According to the news outlet, countries across Central, Southeast and Eastern Europe imported a massive 593 million kilograms of used textile, mainly clothing, valued at $771 million in 2017. This means the region absorbed around a quarter of the just under $3 billion worth of used clothes imported globally in 2017, with other major destinations being South Asia and West Africa.
The only country from the former eastern bloc importing more second-hand textiles than Russia was Ukraine, with substantial flows also entering Bulgaria, Hungary, Lithuania, Poland and Romania. Some countries now act more as sorting hubs than final destinations, the report notes.

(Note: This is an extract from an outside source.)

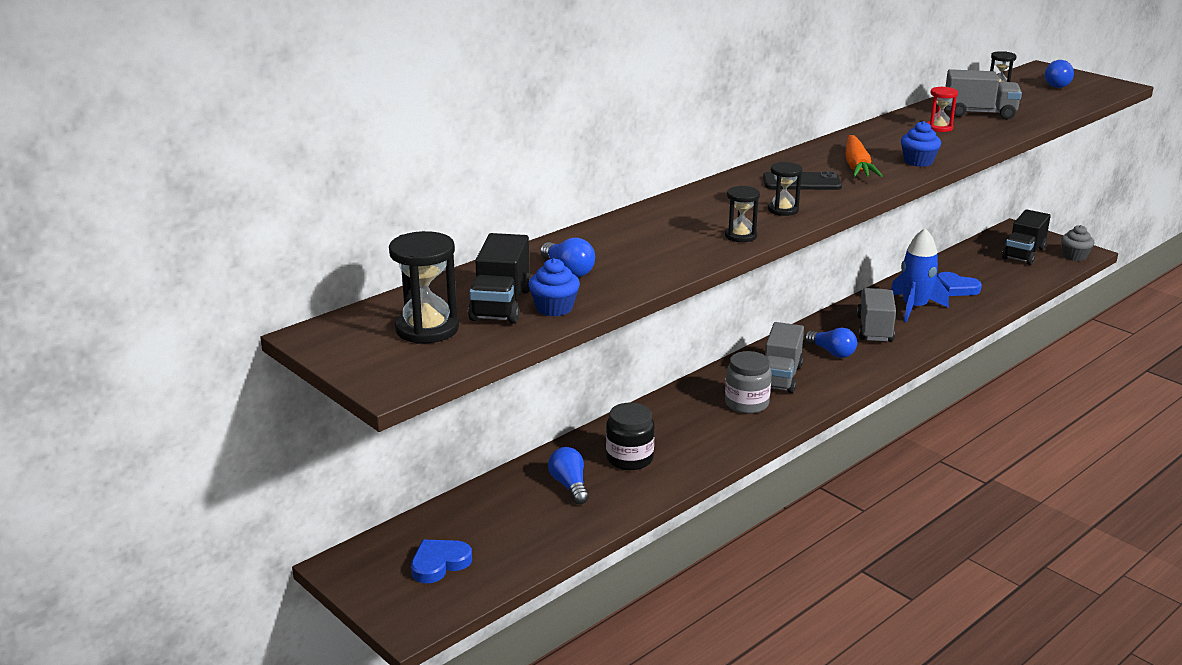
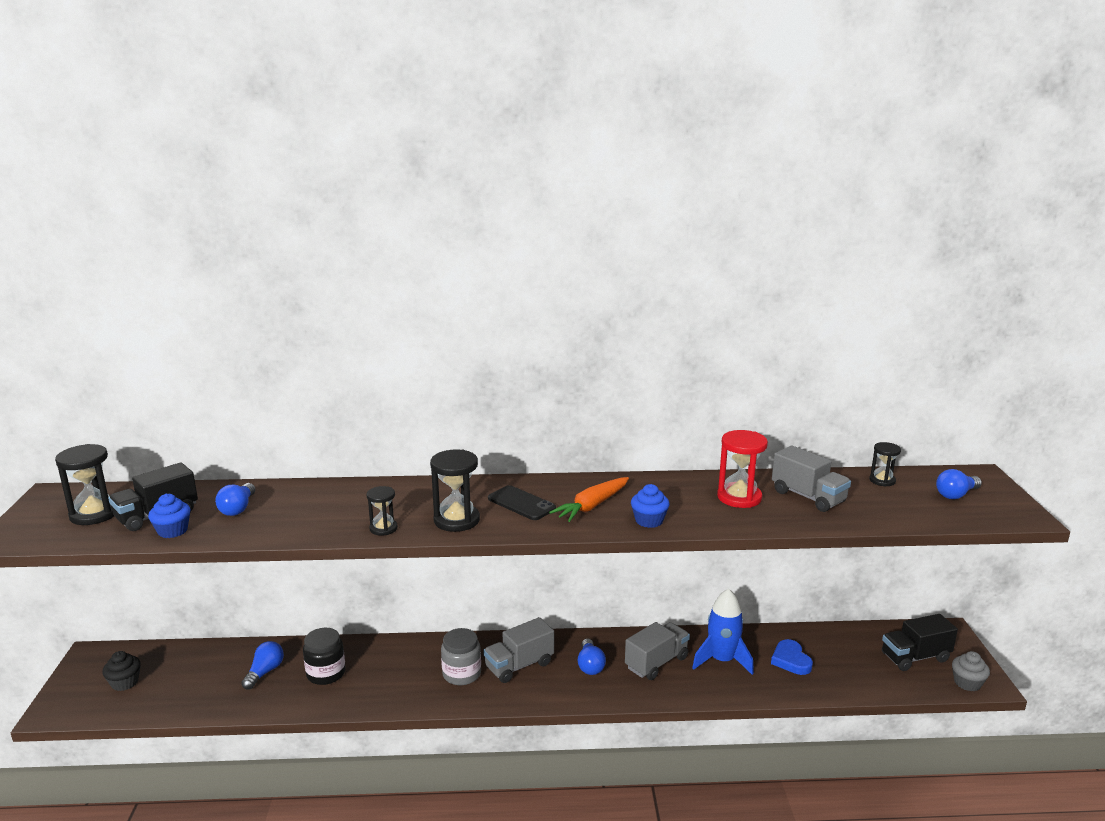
camera: 40 degrees right, 5 degrees down
blue heart [411,540,472,583] -> black cupcake [102,651,141,691]
black hourglass [768,162,802,216] -> black hourglass [430,450,480,532], size x1.69
red hourglass [927,86,958,132] -> red hourglass [717,430,768,508], size x1.69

Income in the region is rising, although it is still low compared to developed countries. Growing consumption by the expanding middle classes is an important driver of growth. Clothing wholesalers and sorters have sprung up across Eastern Europe, and western recyclers have also been motivated to move some sorting operations to the region to take advantage of the lower costs and knowledge of the local markets.
This has resulted in a multi-million dollar trade within the region, with the largest intra-regional flows being from Poland to Ukraine ($49 million in 2017 according to Comtrade’s figures on Ukrainian imports), Lithuania to Belarus and Latvia to Ukraine, the report says.
“Wages in the clothing and textiles industries of the region are low, however, and ironically workers at such factories — along with millions of other low income citizens of the region — find the garments they produce are priced far beyond their means new, and only affordable once they have been sold and worn in the west, cast off and transported back to the east for resale,” Intellinews writes.